About this task — Go through the listing below and write out exactly the lines from the one that mentions "pyautogui.press('ctrl+z')" through the one that mentions "pyautogui.click(385, 355)", minus the pictures.

Data listing —
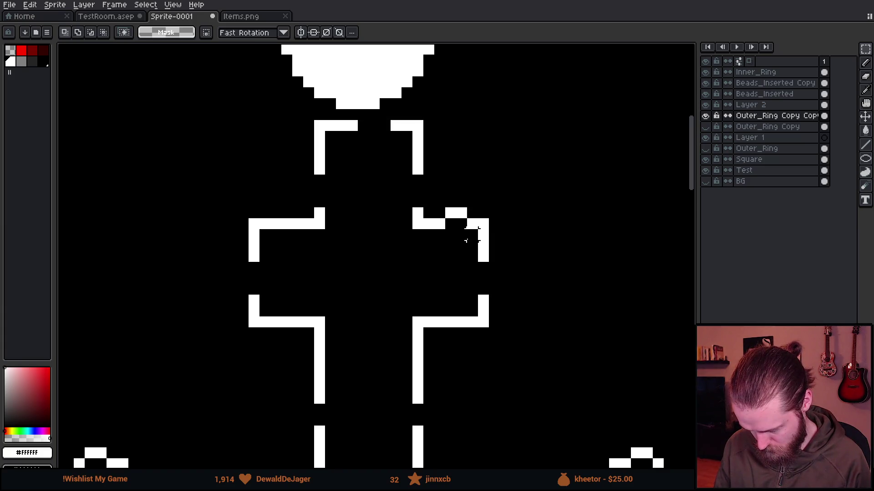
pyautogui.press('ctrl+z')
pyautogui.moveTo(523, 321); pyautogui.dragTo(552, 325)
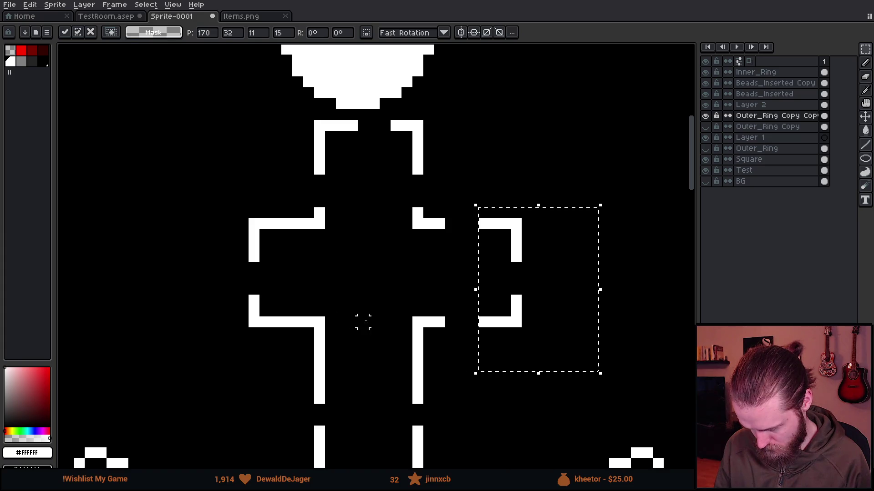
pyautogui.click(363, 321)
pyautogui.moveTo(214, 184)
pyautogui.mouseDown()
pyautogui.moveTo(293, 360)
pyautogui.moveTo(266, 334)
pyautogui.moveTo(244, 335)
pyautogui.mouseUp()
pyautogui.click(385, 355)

--

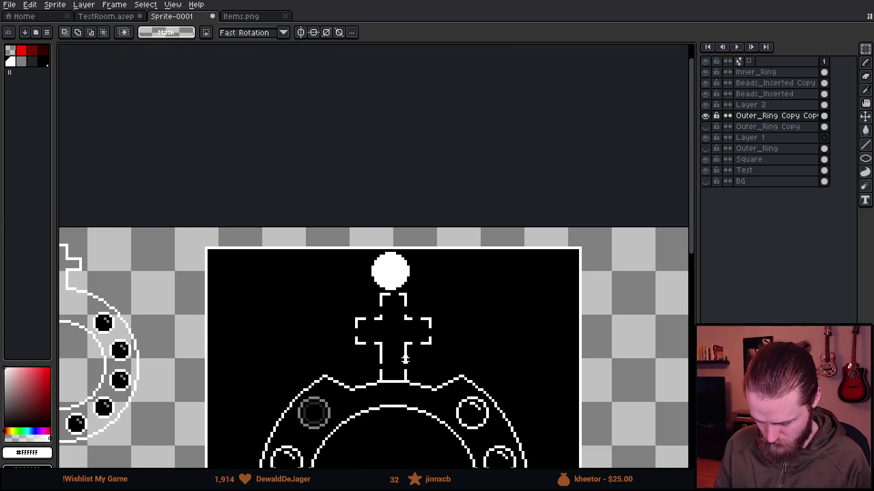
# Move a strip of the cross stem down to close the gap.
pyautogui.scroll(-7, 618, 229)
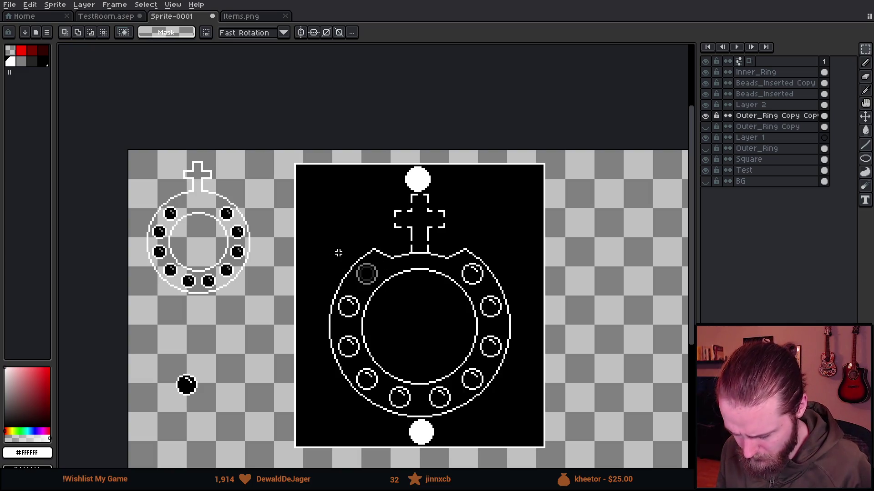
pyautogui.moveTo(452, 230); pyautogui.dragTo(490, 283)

Response —
pyautogui.press('ctrl+z')
pyautogui.moveTo(523, 321); pyautogui.dragTo(552, 325)
pyautogui.click(363, 321)
pyautogui.moveTo(214, 184)
pyautogui.mouseDown()
pyautogui.moveTo(293, 360)
pyautogui.moveTo(266, 334)
pyautogui.moveTo(244, 335)
pyautogui.mouseUp()
pyautogui.click(385, 355)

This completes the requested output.